Little did I know back then that I had over four decades of surprises ahead of me, some more heart-breaking than I could ever have imagined, others so touching, so funny or so uplifting they would take my breath way. There wasn’t enough room for them in one book so I’m currently working on another.

My job has helped keep me going through heartbreaks of my own, and when I remember my youthful hope and expectation that Graham and I would not encounter any problems, I gasp at my naïvety. We did have the baby we longed for and our son Jonathan was born in 1974, but sadly Graham and I grew apart and separated when Jonathan was just a toddler.

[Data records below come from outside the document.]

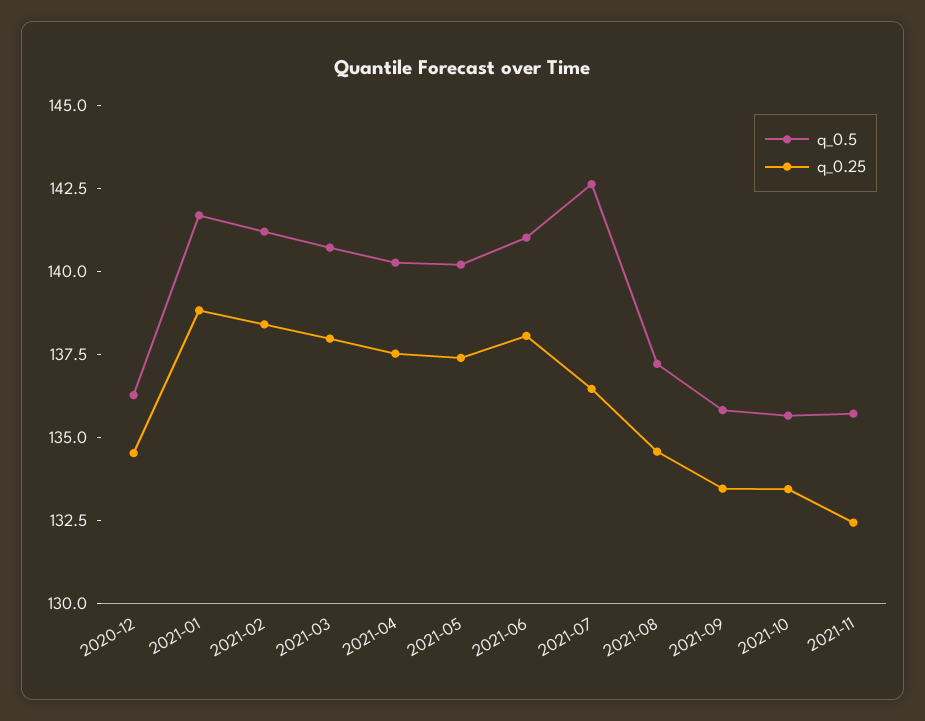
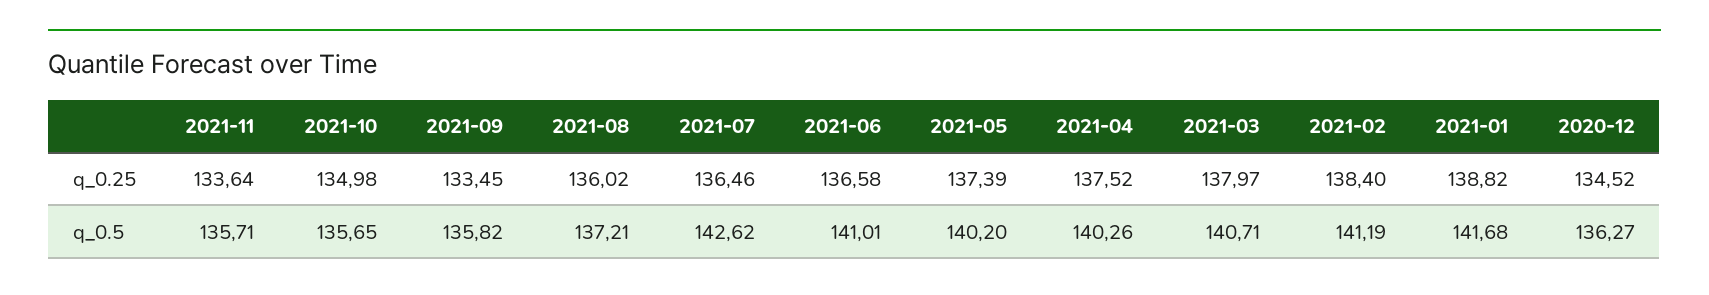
q_0.25, 2021-06: 138 -> 136.58
q_0.25, 2021-08: 134.5 -> 136.02
q_0.25, 2021-10: 133.5 -> 134.98
q_0.25, 2021-11: 132.5 -> 133.64

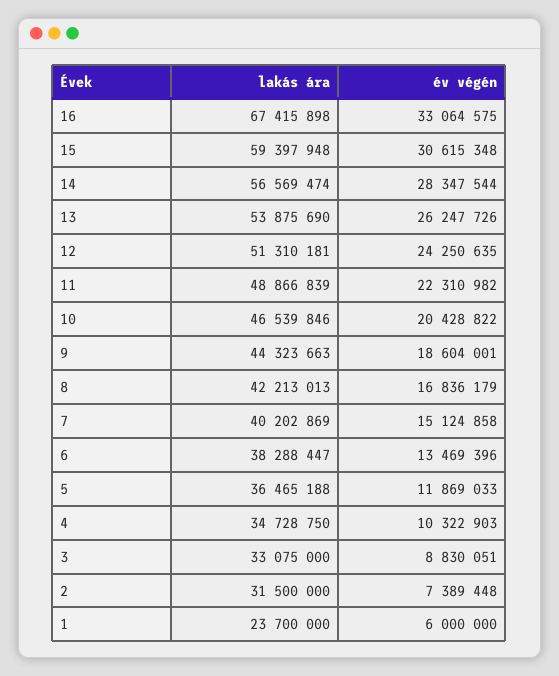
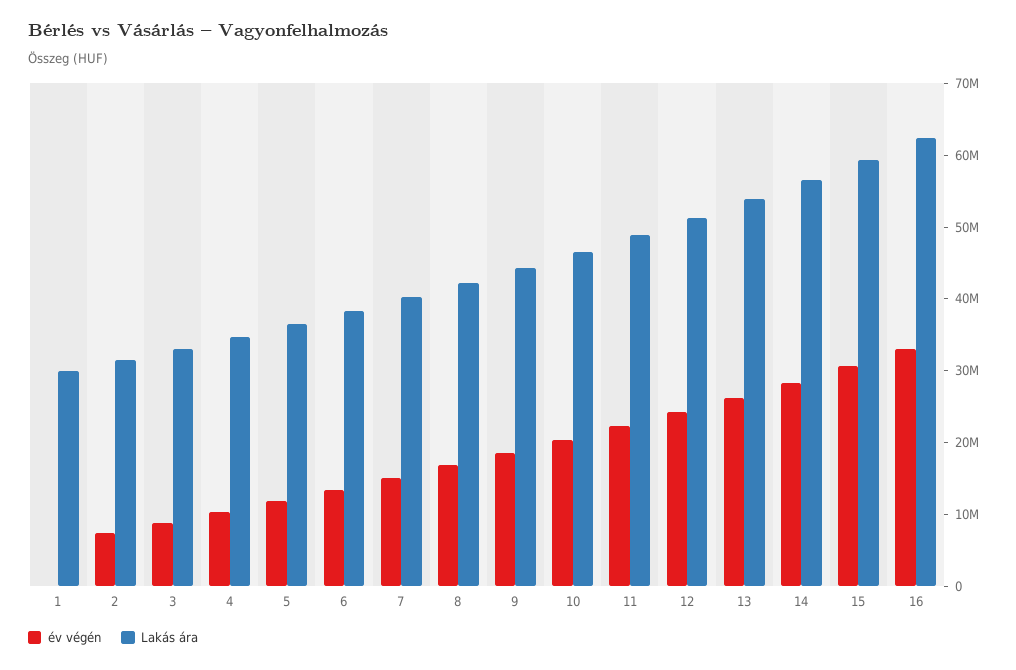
lakás ára, 16: 67415898 -> 62000000
lakás ára, 1: 23700000 -> 30000000
év végén, 1: 6000000 -> 0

I am sixty-four years old now and I know that only one thing in life is certain: babies keep coming, same as they always have, same as they always will. No mother on earth escapes without problems of one sort or another, whether they start at conception, birth or in the years of mothering that lie ahead. Why, then, do women keep having babies? It’s a question I’ve been asked many, many times, typically between ear-splitting screams, in the throes of a painful labour! The answer, of course, is achingly simple. Babies are our lifeblood. They make this world of ours go round and round. Babies enthral and inspire us, giving meaning and purpose to our lives, whoever we are and whatever we believe. That is why I feel so very privileged to be a midwife, and why I continue to do the job I love.

No matter how many babies I deliver, each and every one is a miracle, connecting me to the world like nothing else,
reminding me that we are all equal in the beginning, and in the end. It’s a great leveller, childbirth.